The dummy log file has about 4.3 Mbytes of text spread across about 100k lines comprising 32772 log entries. The search pattern was "speech", which occured 444 times.

This is the ouput of the profiler:

 1322924 function calls (1322872 primitive calls) in 2.006 seconds
Ordered by: cumulative time
ncalls tottime percall cumtime percall filename:lineno(function)
 7/1 0.000 0.000 2.006 2.006 {built-in method builtins.exec} 
 1 0.000 0.000 2.006 2.006 loggrep.py:3(<module>)
 1 0.077 0.077 1.997 1.997 loggrep.py:38(process)
100003 0.136 0.000 1.788 0.000 loggrep.py:42(processLine)
 32772 0.013 0.000 1.369 0.000 loggrep.py:60(flush) <-----
 444 0.014 0.000 1.355 0.003 loggrep.py:67(printBuffer) <-----
 9722 1.341 0.000 1.341 0.000 {built-in method builtins.print} <-----
100003 0.061 0.000 0.132 0.000 loggrep.py:71(addToBuffer)
100004 0.042 0.000 0.116 0.000 fileinput.py:248(__next__)
100003 0.028 0.000 0.075 0.000 loggrep.py:80(isEntryHead)
100004 0.060 0.000 0.071 0.000 {method 'readline' of '_io.TextIOWrapper' objects}
195293 0.068 0.000 0.068 0.000 {method 'search' of '_sre.SRE_Pattern' objects}
100003 0.027 0.000 0.062 0.000 loggrep.py:83(isEntryTail)
 95290 0.027 0.000 0.060 0.000 loggrep.py:86(lineMatches)
100010 0.047 0.000 0.047 0.000 {method 'match' of '_sre.SRE_Pattern' objects}

The header shows the program took 2.006 seconds to run. Looking at the lines marked with "<-----", we see that flush() was called 32772 times and took about 1.369 seconds. From the code, we know flush() calls printbuffer(), which calls print(). The profile says print() was called 9722 times taking 1.341 seconds, or about 65% of the total run time.
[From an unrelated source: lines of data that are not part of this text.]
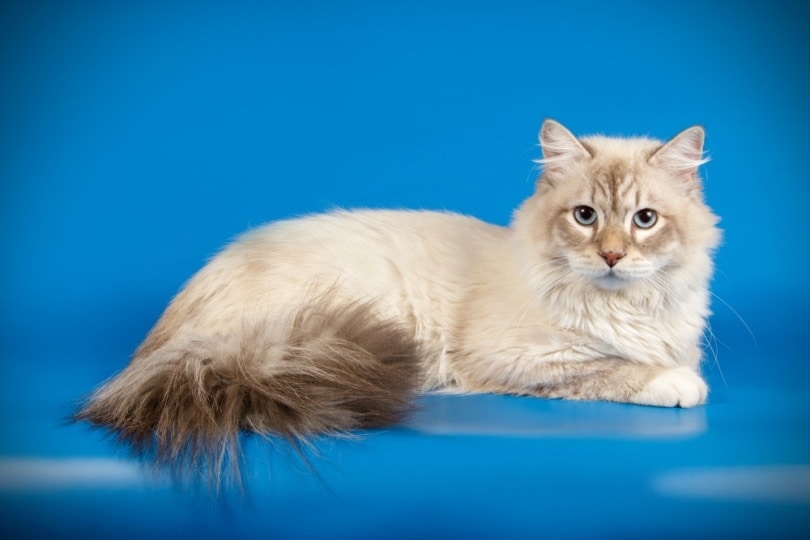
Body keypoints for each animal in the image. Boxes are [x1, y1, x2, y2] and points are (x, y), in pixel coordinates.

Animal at [76, 121, 720, 486]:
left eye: (644, 221)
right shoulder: (523, 360)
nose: (611, 256)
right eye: (585, 216)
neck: (624, 305)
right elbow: (612, 367)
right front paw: (676, 383)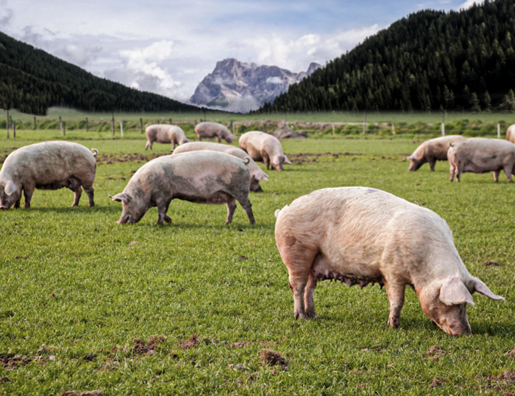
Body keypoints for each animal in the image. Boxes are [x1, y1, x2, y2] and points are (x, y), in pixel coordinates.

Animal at [109, 151, 256, 226]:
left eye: (125, 203)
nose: (119, 222)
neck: (145, 188)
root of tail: (242, 162)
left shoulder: (163, 194)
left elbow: (161, 210)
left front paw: (158, 224)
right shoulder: (168, 195)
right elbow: (163, 210)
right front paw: (169, 221)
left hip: (240, 189)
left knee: (247, 205)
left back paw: (252, 223)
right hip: (228, 194)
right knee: (231, 207)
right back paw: (226, 223)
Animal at [276, 187, 506, 336]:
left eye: (465, 306)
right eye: (457, 305)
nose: (466, 333)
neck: (422, 271)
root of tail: (283, 210)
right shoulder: (391, 271)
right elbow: (397, 300)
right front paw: (394, 326)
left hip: (314, 262)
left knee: (309, 287)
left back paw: (314, 315)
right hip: (296, 252)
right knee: (296, 286)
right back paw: (301, 317)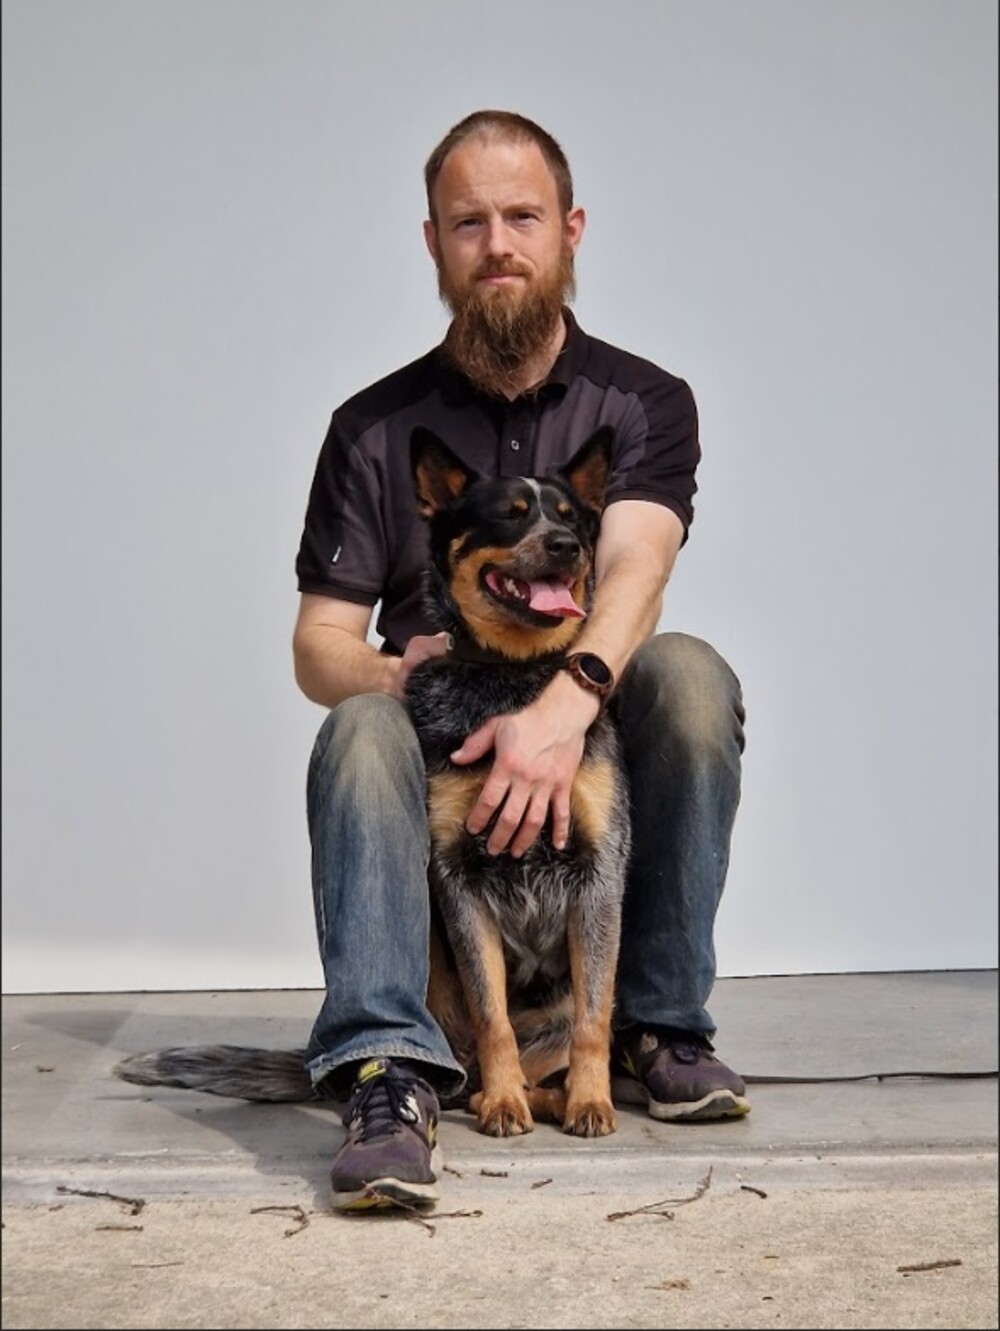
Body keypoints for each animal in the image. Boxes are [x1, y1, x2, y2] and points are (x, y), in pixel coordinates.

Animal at [114, 425, 630, 1140]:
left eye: (573, 517)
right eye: (511, 514)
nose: (566, 546)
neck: (509, 679)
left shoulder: (599, 872)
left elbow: (592, 1016)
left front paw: (589, 1100)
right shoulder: (458, 876)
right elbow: (493, 1015)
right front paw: (504, 1103)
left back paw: (559, 1095)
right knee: (467, 1067)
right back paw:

I changed entryTailPattern to "\|!\s*$". This let me get rid of the .rstrip() on each line so that the lines would keep the '\n' at the end. This let me change the print() for loop in printBuffer() to a call to sys.stdout.writelines(). This saved about 0.5 seconds over the print() for loop.

All the other function calls seem to be in the noise, so i don't see any other promising things to try.